文摘Local extreme rain usually resulted in disasters such as flash floods and landslides. Upon today, it is still one of the most difficult tasks for operational weather forecast centers to predict those events accurately. In this paper, we simulate an extreme precipitation event with ensemble Kalman filter(En KF) assimilation of Doppler radial-velocity observations, and analyze the uncertainties of the assimilation. The results demonstrate that, without assimilation radar data, neither a single initialization of deterministic forecast nor an ensemble forecast with adding perturbations or multiple physical parameterizations can predict the location of strong precipitation. However, forecast was significantly improved with assimilation of radar data, especially the location of the precipitation.

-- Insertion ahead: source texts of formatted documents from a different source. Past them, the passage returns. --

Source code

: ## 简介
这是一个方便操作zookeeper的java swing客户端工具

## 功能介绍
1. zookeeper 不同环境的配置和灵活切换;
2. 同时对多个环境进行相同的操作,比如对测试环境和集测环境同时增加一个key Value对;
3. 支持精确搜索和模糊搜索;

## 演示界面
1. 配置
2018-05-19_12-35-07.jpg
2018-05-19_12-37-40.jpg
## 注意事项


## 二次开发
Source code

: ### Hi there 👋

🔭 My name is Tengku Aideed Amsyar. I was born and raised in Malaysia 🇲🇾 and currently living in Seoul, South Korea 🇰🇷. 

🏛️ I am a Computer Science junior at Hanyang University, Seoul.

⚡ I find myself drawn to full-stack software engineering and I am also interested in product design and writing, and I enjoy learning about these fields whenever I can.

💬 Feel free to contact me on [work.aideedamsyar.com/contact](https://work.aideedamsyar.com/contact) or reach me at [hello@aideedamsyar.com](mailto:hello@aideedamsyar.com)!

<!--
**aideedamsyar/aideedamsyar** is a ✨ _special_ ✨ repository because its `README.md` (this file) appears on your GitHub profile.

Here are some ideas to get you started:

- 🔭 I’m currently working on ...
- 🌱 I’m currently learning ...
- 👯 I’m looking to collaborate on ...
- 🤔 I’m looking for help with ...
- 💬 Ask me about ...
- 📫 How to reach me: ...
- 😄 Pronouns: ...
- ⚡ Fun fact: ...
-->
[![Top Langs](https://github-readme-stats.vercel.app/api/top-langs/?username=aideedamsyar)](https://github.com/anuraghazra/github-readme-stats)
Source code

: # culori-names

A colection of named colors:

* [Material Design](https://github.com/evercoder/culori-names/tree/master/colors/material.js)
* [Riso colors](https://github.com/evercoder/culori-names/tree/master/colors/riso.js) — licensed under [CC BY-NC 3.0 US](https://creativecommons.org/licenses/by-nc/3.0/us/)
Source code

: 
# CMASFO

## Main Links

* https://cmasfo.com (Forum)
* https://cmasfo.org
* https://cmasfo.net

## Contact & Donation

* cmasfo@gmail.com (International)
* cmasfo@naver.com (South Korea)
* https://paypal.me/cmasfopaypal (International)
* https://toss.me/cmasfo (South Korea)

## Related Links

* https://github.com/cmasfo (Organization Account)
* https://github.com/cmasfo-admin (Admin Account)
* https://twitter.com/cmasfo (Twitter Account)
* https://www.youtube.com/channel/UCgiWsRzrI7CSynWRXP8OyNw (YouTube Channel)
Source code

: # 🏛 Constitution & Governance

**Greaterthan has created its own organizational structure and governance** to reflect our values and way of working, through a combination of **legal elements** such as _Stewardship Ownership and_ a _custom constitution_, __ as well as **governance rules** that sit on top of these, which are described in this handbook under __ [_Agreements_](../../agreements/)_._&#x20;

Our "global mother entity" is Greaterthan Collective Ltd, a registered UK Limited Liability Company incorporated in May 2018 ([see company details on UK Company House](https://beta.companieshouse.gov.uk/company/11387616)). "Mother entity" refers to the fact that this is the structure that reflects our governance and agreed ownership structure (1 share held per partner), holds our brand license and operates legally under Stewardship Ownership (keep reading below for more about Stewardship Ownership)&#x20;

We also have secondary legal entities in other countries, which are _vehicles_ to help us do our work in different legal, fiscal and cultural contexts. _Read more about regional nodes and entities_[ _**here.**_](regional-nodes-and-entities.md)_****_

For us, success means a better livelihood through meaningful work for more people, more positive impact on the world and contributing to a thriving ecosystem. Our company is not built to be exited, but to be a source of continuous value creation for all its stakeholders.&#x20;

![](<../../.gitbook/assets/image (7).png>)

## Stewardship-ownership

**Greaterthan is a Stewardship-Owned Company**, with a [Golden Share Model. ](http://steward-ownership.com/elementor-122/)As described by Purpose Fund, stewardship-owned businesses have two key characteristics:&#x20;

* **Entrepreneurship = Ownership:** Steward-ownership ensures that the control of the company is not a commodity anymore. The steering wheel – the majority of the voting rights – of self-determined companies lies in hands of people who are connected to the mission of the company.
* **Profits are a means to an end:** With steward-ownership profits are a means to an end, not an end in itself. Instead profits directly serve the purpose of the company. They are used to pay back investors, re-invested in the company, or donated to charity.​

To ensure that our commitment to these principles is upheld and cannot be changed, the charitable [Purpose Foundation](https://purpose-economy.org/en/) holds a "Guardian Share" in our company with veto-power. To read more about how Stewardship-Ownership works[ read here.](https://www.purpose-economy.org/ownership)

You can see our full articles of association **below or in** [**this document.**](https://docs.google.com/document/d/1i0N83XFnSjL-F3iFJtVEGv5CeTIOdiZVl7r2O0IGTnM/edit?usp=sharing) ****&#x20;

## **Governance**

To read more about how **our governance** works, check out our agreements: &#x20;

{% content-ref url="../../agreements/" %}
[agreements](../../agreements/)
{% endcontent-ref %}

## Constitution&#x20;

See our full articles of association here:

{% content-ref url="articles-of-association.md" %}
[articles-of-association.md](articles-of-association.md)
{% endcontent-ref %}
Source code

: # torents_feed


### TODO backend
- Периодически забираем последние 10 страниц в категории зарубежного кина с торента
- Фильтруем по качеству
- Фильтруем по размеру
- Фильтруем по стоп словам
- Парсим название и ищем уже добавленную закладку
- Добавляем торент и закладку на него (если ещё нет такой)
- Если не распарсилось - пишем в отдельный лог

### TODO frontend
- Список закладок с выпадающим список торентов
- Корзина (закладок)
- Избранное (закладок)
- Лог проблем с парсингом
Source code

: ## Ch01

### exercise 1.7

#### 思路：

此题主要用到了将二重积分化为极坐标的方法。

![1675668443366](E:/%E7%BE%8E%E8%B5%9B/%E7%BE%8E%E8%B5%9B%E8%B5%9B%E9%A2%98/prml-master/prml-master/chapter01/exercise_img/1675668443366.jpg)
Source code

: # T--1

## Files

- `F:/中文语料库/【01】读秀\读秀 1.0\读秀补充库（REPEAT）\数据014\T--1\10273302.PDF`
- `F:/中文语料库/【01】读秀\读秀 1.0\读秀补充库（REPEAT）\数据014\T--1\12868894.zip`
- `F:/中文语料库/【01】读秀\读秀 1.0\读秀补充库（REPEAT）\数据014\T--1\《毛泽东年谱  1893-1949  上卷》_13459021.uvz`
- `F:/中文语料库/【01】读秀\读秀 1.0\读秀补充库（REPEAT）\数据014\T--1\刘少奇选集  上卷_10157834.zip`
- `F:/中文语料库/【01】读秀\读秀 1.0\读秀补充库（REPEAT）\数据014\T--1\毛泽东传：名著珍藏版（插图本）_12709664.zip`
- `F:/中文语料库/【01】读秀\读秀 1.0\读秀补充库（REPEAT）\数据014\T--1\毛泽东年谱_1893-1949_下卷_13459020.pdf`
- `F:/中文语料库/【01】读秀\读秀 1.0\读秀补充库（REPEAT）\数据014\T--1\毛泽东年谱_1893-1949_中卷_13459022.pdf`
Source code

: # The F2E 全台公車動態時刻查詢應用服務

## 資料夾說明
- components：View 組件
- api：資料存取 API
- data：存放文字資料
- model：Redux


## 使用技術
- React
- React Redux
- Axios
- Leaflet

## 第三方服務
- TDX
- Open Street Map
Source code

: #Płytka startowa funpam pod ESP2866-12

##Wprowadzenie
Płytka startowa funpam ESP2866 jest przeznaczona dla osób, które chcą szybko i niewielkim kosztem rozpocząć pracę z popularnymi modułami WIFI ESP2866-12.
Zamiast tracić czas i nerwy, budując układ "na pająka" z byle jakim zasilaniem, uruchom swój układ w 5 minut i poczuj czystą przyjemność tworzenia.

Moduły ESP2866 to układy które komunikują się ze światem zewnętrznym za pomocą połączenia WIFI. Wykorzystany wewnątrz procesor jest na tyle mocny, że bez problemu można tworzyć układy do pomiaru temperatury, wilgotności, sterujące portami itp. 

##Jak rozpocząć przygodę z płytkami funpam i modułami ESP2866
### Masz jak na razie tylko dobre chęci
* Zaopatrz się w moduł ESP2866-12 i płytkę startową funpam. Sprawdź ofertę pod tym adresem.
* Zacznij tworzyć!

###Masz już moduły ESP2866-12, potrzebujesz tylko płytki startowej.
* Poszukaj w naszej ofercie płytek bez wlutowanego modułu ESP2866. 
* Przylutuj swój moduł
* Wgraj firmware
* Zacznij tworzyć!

The direct cause of the improvement is the buildup of a deep mesoscale convection system with En KF assimilation of radar data. Under a large scale background favorable for mesoscale convection, efficient perturbations of upstream mid-low level meridional wind and moisture are key factors for the assimilation and forecast. Uncertainty still exists for the forecast of this case due to its limited predictability. Both the difference of large scale initial fields and the difference of analysis obtained from En KF assimilation due to small amplitude of initial perturbations could have critical influences to the event's prediction. Forecast could be improved through more cycles of En KF assimilation. Sensitivity tests also support that more accurate forecasts are expected through improving numerical models and observations.